Huntington weather every day!

Sunday, January 27, 2019


A white breasted nuthatch at our suet feeder

Morning Observation:

This morning in Huntington at 8:50AM it’s currently a blustery 25 degrees under mostly clear skies. Winds are out of the southeast at 4-8 mph and gusting to 21 mph. Relative humidity is 62%, dewpoint 13, barometric pressure 29.94” and falling rapidly. We have 12” of snow at the stake. Yesterday’s high was 20, and the overnight low was 2.


A cold front will sweep across the North County today bringing another round of widespread snow showers and possible snow squalls along with gusty south to southwesterly winds. The snow should arrive around 1:00-3:00PM in the Champlain Valley. High pressure will move in Monday bringing a quiet albeit chilly day. Low pressure moving out of the Great Lakes on Tuesday will bring our next round of widespread modest snowfall along with a return of bitterly cold temperatures and wind chills for the end of the week.

We’ll see snow showers developing today mainly before 4pm. The snow could be heavy at times with areas of blowing snow between 1:00pm and 3:00pm. Highs will be near 30 with breezy southeast winds 10 to 15 mph becoming southerly 17 to 22 mph in the afternoon and gusting to 37 mph. Chance of precipitation is 90% with daytime snow accumulation of 1″ to 3″ possible. Tonight should be partly cloudy with a 20% chance of snow showers before 8:00pm. Lows will be around 0 with west winds 5 to 13 mph becoming easterly after midnight.

Monday should be mostly sunny with a high near 14 and light and variable winds. Monday night should be mostly cloudy with a 30% chance of snow showers after 5:00am. Low will be around 7 with southeast winds 7 to 14 mph. Little or no snow accumulation is expected.

Tuesday’s looking cloudy with a 50% chance of snow. Highs will be near 30 with south winds 15 to 18 mph gusting to 31 mph. New snow accumulation of less than 1/2″ is expected. Tuesday night snow is likely. Lows will be around 13 with southeast winds 7 to 13 mph becoming westerly after midnight. Chance of precipitation is 80% with 4″-8″ possible.


Last year on this date we had a high of 47 and a low of 30. We had 2″ of snow at the stake.

Burlington averages for this date are a low of 10 and a high of 27.
The record low was -29 in 1994.
The record high was 53 in 1996.

Sky Notes:

Sunrise: 7:15AM
Sunset: 4:54PM
Length of day: 9:38:44
Today will be 2:19 longer than yesterday.

The Moon is in its last quarter, 21.6 days old with 55% illumination.
No Moonrise
Moonset: 11:09AM

I wanted to share this video taken by local Huntington resident, Jim Fecteau. Jim was in the right place at the right time to get some great shots of the recent ice-out in the Huntington River. Thanks Jim!


3 responses

  1. Robin Worn

    Nice bird shot and great to see Jim’s ice out! Awesome!!

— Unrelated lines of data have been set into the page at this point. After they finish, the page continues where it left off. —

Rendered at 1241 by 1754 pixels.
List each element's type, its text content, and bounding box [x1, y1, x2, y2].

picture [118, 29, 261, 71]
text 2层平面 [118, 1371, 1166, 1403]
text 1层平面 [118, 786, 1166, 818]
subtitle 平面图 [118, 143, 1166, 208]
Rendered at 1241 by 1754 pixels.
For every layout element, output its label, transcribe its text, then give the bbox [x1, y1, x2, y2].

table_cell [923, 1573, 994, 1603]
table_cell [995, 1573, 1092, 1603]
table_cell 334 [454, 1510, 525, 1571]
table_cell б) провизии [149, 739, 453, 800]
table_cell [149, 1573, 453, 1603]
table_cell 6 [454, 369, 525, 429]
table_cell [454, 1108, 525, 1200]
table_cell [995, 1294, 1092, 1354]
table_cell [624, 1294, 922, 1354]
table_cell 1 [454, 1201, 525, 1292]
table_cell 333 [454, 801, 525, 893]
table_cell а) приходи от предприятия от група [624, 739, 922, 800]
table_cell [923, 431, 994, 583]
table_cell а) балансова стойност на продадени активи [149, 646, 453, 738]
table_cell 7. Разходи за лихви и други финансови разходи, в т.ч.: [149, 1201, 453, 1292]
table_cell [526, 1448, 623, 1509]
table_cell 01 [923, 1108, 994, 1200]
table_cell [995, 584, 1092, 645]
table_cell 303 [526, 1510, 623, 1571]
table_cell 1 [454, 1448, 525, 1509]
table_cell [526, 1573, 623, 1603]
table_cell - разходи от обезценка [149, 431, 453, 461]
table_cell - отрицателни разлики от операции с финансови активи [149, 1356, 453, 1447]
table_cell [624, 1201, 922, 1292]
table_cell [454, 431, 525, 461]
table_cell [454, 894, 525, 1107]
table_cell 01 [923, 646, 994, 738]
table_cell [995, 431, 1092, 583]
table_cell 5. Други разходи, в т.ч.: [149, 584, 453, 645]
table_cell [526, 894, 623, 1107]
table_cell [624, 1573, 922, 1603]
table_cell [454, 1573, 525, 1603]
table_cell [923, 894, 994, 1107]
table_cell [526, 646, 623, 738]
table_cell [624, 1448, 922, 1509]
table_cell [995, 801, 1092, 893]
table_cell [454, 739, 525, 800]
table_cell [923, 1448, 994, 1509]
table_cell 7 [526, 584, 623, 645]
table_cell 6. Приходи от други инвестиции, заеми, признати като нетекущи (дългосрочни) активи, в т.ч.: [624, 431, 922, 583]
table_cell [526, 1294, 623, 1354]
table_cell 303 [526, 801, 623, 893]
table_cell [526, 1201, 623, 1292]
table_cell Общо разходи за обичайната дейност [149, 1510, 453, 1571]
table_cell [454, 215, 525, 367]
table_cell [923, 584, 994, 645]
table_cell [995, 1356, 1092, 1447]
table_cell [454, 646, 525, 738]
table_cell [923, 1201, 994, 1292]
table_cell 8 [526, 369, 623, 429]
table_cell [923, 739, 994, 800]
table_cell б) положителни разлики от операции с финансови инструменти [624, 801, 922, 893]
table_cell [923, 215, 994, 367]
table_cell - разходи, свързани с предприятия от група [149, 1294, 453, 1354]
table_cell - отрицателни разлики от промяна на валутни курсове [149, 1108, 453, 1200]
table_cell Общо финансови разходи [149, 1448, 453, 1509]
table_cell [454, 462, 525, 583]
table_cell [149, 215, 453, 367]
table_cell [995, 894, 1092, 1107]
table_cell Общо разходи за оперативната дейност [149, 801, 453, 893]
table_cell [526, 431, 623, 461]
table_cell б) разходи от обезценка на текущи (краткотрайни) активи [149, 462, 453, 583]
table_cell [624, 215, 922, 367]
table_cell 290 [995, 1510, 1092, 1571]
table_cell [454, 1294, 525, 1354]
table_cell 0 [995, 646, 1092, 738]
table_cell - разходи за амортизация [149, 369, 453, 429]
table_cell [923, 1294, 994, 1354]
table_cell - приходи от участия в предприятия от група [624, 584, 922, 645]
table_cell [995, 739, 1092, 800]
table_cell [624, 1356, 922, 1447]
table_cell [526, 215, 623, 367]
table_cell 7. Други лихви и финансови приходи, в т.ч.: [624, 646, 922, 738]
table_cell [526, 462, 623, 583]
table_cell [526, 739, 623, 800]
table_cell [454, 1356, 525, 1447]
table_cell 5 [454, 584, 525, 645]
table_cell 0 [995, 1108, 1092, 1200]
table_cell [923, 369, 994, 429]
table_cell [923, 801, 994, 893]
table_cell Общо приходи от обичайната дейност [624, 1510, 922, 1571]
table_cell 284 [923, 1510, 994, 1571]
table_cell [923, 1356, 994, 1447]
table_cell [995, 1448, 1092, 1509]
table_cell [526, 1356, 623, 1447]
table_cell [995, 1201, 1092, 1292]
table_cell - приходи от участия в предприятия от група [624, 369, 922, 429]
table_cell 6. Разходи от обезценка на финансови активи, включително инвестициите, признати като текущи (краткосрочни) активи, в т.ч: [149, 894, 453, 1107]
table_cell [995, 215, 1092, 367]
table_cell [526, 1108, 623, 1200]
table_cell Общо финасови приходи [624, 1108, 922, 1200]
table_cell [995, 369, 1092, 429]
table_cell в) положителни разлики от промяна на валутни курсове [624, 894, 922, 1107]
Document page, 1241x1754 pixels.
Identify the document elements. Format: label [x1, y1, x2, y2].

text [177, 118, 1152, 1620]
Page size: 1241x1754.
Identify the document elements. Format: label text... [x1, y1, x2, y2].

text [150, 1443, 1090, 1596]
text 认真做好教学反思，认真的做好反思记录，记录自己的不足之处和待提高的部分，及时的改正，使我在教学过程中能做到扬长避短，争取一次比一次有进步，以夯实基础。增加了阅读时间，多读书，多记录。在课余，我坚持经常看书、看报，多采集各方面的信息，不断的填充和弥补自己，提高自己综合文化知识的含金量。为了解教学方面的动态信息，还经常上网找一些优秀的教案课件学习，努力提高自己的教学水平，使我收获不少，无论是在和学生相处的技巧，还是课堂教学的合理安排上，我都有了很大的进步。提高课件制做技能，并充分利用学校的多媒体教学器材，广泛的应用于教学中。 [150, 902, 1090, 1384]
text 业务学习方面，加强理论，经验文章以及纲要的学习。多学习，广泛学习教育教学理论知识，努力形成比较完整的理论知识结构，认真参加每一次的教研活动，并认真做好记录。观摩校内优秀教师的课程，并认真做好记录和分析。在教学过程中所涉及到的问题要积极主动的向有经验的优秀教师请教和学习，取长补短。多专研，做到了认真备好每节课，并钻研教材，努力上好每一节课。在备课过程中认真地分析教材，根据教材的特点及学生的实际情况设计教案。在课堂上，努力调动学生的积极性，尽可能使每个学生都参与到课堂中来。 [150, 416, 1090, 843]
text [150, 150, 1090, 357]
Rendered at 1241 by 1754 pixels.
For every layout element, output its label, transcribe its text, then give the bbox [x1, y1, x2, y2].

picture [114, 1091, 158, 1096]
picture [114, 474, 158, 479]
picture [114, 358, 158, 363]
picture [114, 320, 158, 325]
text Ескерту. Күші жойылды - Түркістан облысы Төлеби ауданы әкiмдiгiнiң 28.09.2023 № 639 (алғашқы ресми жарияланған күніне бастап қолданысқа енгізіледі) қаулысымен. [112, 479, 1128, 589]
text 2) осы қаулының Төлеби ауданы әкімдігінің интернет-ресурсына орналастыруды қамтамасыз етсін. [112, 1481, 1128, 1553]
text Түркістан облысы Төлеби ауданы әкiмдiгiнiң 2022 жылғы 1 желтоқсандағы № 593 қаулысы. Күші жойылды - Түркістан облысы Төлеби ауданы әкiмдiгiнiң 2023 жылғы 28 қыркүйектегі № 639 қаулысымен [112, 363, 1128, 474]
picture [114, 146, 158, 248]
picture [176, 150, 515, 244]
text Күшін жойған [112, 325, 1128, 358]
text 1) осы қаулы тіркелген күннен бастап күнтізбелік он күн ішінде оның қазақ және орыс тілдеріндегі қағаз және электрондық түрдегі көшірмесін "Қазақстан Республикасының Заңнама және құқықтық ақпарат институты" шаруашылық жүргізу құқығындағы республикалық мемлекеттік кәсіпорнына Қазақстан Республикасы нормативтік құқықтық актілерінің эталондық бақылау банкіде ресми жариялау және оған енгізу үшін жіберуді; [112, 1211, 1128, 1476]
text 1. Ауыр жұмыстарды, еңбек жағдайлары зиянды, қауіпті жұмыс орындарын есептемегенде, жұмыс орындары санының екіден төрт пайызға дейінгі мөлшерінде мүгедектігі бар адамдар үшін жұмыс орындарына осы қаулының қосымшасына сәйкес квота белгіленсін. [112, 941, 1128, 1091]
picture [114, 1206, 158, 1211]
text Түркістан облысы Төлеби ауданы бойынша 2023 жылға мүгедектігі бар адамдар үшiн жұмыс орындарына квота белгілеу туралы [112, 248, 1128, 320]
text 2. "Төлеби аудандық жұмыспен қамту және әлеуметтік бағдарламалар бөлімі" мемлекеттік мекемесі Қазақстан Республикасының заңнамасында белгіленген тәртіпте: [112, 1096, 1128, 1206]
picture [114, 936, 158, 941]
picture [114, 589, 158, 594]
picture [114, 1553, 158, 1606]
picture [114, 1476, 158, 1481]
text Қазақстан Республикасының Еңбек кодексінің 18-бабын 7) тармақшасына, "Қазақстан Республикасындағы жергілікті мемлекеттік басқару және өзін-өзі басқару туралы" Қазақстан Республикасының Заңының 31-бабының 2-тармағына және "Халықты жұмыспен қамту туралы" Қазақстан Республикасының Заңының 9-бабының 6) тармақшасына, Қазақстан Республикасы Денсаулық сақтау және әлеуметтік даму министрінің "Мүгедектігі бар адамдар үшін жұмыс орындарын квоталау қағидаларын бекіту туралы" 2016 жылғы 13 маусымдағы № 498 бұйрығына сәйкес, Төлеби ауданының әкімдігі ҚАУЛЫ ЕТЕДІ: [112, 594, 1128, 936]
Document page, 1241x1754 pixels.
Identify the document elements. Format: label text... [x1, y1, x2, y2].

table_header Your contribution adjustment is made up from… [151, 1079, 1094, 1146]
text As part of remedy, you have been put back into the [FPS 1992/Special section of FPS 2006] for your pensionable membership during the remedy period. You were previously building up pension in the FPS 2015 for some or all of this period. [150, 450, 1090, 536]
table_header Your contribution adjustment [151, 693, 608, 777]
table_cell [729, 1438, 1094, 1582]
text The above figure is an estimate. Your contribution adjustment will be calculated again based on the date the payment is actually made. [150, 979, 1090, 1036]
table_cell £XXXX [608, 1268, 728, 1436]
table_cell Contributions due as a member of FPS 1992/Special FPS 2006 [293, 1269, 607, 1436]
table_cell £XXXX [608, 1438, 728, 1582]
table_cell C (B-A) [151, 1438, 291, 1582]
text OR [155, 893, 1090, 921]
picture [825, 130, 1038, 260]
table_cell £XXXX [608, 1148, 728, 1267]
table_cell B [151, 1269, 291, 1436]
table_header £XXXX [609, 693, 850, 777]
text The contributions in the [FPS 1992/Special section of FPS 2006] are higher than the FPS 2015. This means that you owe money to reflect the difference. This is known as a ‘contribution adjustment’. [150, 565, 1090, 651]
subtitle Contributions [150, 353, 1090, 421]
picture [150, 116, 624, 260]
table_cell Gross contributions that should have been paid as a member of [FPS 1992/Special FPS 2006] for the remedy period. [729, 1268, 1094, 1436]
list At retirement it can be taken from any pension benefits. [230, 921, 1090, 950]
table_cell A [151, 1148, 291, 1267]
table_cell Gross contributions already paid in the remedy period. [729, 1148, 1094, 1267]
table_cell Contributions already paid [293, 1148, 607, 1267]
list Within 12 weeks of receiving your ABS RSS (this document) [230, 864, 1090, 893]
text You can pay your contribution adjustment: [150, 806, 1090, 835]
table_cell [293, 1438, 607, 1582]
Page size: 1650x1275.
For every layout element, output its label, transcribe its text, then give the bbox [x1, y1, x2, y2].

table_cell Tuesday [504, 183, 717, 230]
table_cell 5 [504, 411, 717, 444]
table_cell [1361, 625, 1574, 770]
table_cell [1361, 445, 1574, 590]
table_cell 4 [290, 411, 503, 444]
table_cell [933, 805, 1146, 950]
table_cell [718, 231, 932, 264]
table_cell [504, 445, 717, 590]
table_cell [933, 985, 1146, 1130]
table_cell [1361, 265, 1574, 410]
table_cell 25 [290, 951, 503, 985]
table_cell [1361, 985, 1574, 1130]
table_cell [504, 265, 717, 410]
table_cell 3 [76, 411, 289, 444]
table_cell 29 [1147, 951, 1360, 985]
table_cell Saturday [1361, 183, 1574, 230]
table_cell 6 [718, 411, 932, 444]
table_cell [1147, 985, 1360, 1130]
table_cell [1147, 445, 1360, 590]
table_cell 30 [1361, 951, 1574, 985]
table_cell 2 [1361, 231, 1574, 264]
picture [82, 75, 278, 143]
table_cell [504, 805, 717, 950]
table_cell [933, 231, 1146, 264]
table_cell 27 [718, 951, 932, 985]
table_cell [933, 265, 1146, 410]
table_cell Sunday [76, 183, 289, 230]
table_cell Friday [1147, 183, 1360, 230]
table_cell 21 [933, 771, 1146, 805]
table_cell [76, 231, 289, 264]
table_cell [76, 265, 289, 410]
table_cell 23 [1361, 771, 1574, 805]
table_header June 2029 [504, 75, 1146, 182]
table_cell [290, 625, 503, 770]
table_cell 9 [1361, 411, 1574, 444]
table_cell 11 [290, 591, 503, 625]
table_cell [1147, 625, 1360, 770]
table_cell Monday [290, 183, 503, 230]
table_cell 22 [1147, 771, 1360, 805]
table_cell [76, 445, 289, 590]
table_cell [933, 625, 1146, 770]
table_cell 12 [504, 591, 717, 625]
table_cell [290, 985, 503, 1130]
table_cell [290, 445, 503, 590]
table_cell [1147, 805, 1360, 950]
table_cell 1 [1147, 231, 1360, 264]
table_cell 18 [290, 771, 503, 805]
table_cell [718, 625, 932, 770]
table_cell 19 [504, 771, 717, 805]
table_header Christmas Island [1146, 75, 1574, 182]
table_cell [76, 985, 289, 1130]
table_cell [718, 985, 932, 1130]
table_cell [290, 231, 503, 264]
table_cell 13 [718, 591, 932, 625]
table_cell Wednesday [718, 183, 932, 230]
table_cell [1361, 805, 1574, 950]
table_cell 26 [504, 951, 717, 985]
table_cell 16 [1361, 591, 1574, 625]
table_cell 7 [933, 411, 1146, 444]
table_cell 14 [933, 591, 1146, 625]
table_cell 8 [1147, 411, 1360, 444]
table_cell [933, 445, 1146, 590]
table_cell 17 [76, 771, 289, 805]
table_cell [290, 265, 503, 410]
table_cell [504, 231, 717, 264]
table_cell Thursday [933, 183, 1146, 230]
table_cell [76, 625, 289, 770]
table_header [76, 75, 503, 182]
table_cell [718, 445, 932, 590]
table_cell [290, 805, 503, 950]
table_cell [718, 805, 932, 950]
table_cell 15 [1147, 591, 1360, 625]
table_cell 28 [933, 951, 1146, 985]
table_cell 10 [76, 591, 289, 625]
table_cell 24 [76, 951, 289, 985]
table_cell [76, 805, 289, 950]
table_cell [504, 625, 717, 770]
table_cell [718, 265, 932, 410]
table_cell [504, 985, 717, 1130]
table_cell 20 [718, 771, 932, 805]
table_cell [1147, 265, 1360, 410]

    January 27, 2019 at 11:27 am

  2. James Fecteau

    A reply to an email from one of your followers John:

    I thought maybe he would use it. I was late in giving him the go ahead to use it the day the ice let go. I’ll have to go visit the blog and see!
    All rivers that freeze let go like this. The rivers with a steep gradient are incredible to watch (if you can catch it at the right time). I lived on the banks of the Millbrook (On Rt. 17 in Waitsfield) and when it rained and the temps were warm I’d keep my ears and eyes on the river for signs of the ice failing. As a kid I’d walk up and down the road in hopes that I’d see the failure happen and it did, a bunch!
    So the way it sometimes went:
    I’d be walking up stream and could see a wall of fog coming down the riverbed valley (warm air meets cold river air).
    I’d run up river to one of the many bridges over the river.
    The fog would role over the area where I was standing and I’d start to hear the roar.
    The breeze from the river would go cold and the wall of ice and water would come charging around the corner.
    I’d stand there and watch the river sweep the ice under me….
    Later on when I had a car I’d do all the same things BUT I’d stop at all the bridges between where I started and the confluence with the Mad River. Sometimes I’d get the time to follow the flow all the way into Moretown.

    Sometimes I would do this and folk would ask me if everything was okay. I had this happen to me once here while watching this on the Huntington. This one guy was great He listened to my every word! ….. “see that fog? That’s the river ice. Its coming, stick around and watch mother nature at its best”……. He did! His reaction was priceless.

    We all rush around making ends meet and while doing so miss the important stuff. I wish we’d take more time to “see” things that matter.
    THANKS for the reach out!

    January 28, 2019 at 11:39 am

    • Thanks Jim! You obviously have pretty good luck (gained from experience) in catching ice-outs! I didn’t know about the fog preceding the ice. Cool detail!